We trawled through a list of apparently open IP addresses with shodan.io, an search engine for the internet of things, to find what was open to the public internet. If and when a Fidelix device or its interfaces were open to the internet, we tried a web search to find a possible owner. Then we checked the Finnish Business Information System for what housing company, estate service or owner was in charge of the device we found. If and when we found an owner, we looked for contact information (preferably a phone number) and called them to ask if they were aware that they had an Fidelix device open to the public web.
How we did it
In pure numeric data, we found 262 Fidelix device IPs. We chose 94 target devices that were owned by a total of 27 identifiable owners. Out of these 27 we found a contact for all but two, and were not able to reach eight of the identified contacts. Of the 17 who we reached, only four were already aware of the issue, which means that most of the owners of still reachable Fidelix devices were in no way aware of the issue before we called them. Of the four that knew already, only one owner was already in the process of fixing the issue.
Often though, when we reached a switchboard operator or a customer service rep, the call escalated high and fast when we explained why we were calling. This is a good sign, because it shows that people are at least aware of the possible implications of these issues.
When we got a hold of someone, we would let them know that we’ve found a Fidelix device accessible on the public internet that seems to belong to them, and if we confirmed it was theirs, that they should either protect it through firewalls or VPN, or by taking it off the public web entirely.
Who we helped
“We had to fix these fast.”, Veli-Pekka Leppänen from Nanocomp Oy comments on Fidelix building automation vulnerabilities. “Kari from Remod Oy even called us back to confirm that our fix was ok. Kari had warned tens of parties and we were glad to hear that we were fastest to act. It is good that there is a community effort to reach owners of the vulnerable appliances, as not everyone is aware of the risks yet.”
As the Fidelix devices are often found in housing companies and are used to control automation in modern living environments, a lot of the people contacted were understandably perturbed and jumped right on it. An example of a phone call we made would go along the lines of:
Us: (after introductions) ”You seem to have a Fidelix device open to the public internet, which means anyone can theoretically control your housing automation system.”
CEO of a contacted company: ”Everything we have should be firewalled, are you sure you’re not mistaken?”
Us: ”We’re pretty certain, since your company name is in the address field and you seem to be the only company with this name in Finland.
CEO: ”I see. Thank you for letting us know, we’ll check this.”

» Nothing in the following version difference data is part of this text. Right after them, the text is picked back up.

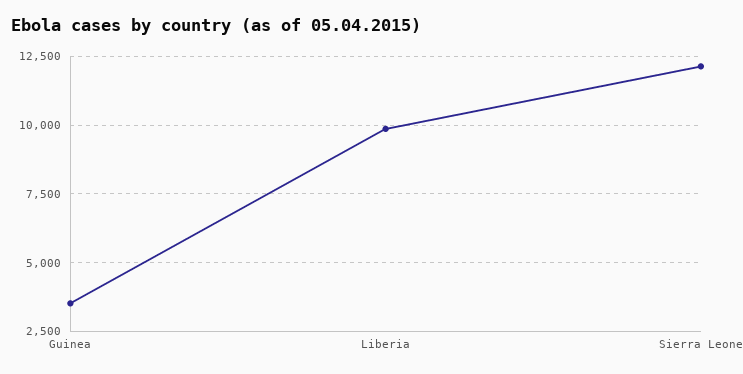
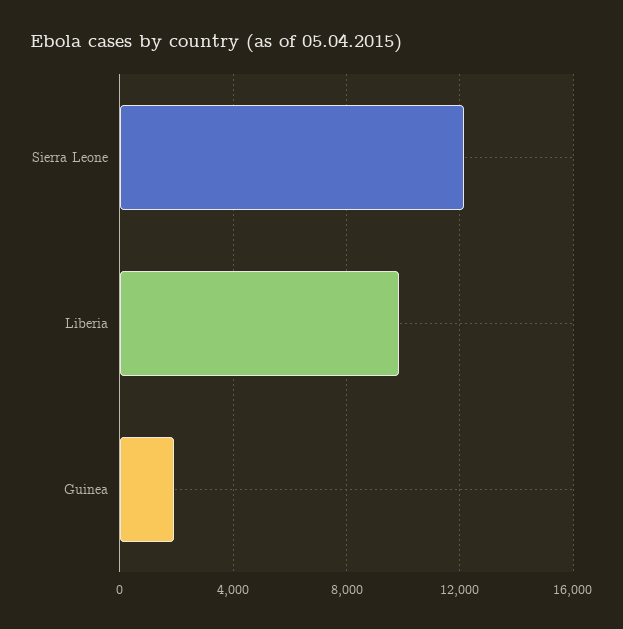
  {
-   "Guinea": 3500,
+   "Guinea": 2000,
    "Liberia": 9750,
    "Sierra Leone": 12250
  }

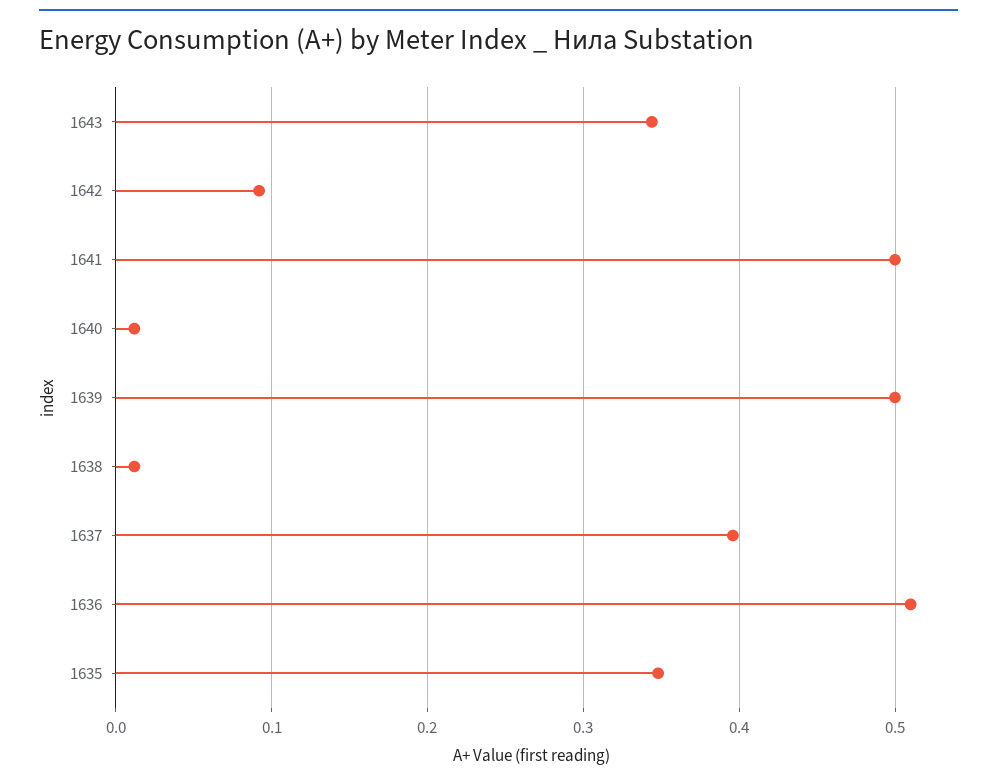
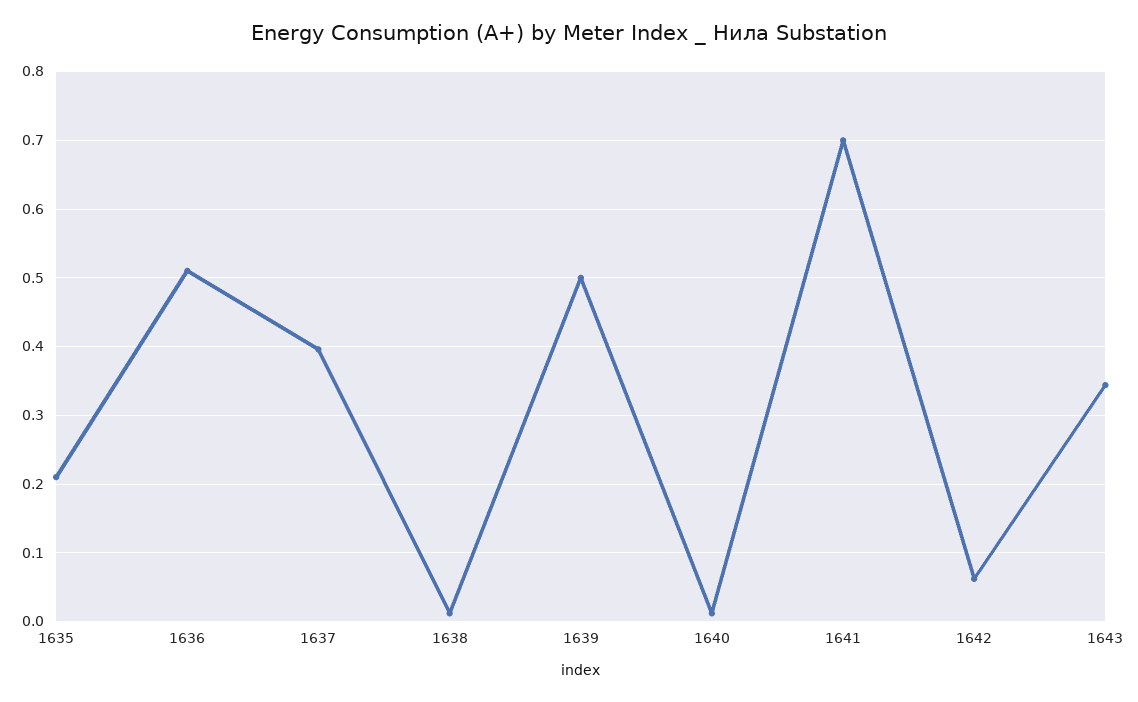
  {
    "1643": 0.34,
-   "1642": 0.09,
+   "1642": 0.06,
-   "1641": 0.5,
+   "1641": 0.7,
    "1640": 0.01,
    "1639": 0.5,
    "1638": 0.01,
    "1637": 0.4,
    "1636": 0.51,
-   "1635": 0.35
+   "1635": 0.21
  }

And then in a day or two the device would be gone from the web. Mostly everyone was thankful for getting the information, some wished for more help with blocking traffic to the vulnerable device, and one person in charge of the automation even asked if we could come hold a seminar on cybersecurity and what it means for them.
What’s next
The effort we did was made in tandem by Badrap and Remod. Badrap is a company focused on securing companies against data breaches and vulnerabilities by both technical means and teaching people how to work and operate better. Remod is a consulting company with a focus on security and innovation. We were motivated by the possibility of creating a fast and lasting impact through a simple contact campaign.
We found a lot of devices, contacted everyone we could and many of the devices are now gone from the open internet, but a lot of devices we simply couldn’t find the owners, location or person in charge of. So while we got a lot done, there’s still work to do. Even at the moment, anyone can get this list from shodan.io. We provide the list of remaining IPs here on GitHub so that people can help to get these out of the Internet. Please help the owners before they become victims. If you know or can find out any of the owners of those devices, let them know that they have an unprotected Fidelix device open on the internet, and how to fix it. Do not try to break into these devices, or you might be at odds with the law enforcement. Let’s get these off the Internet together, so that others will not be able to either.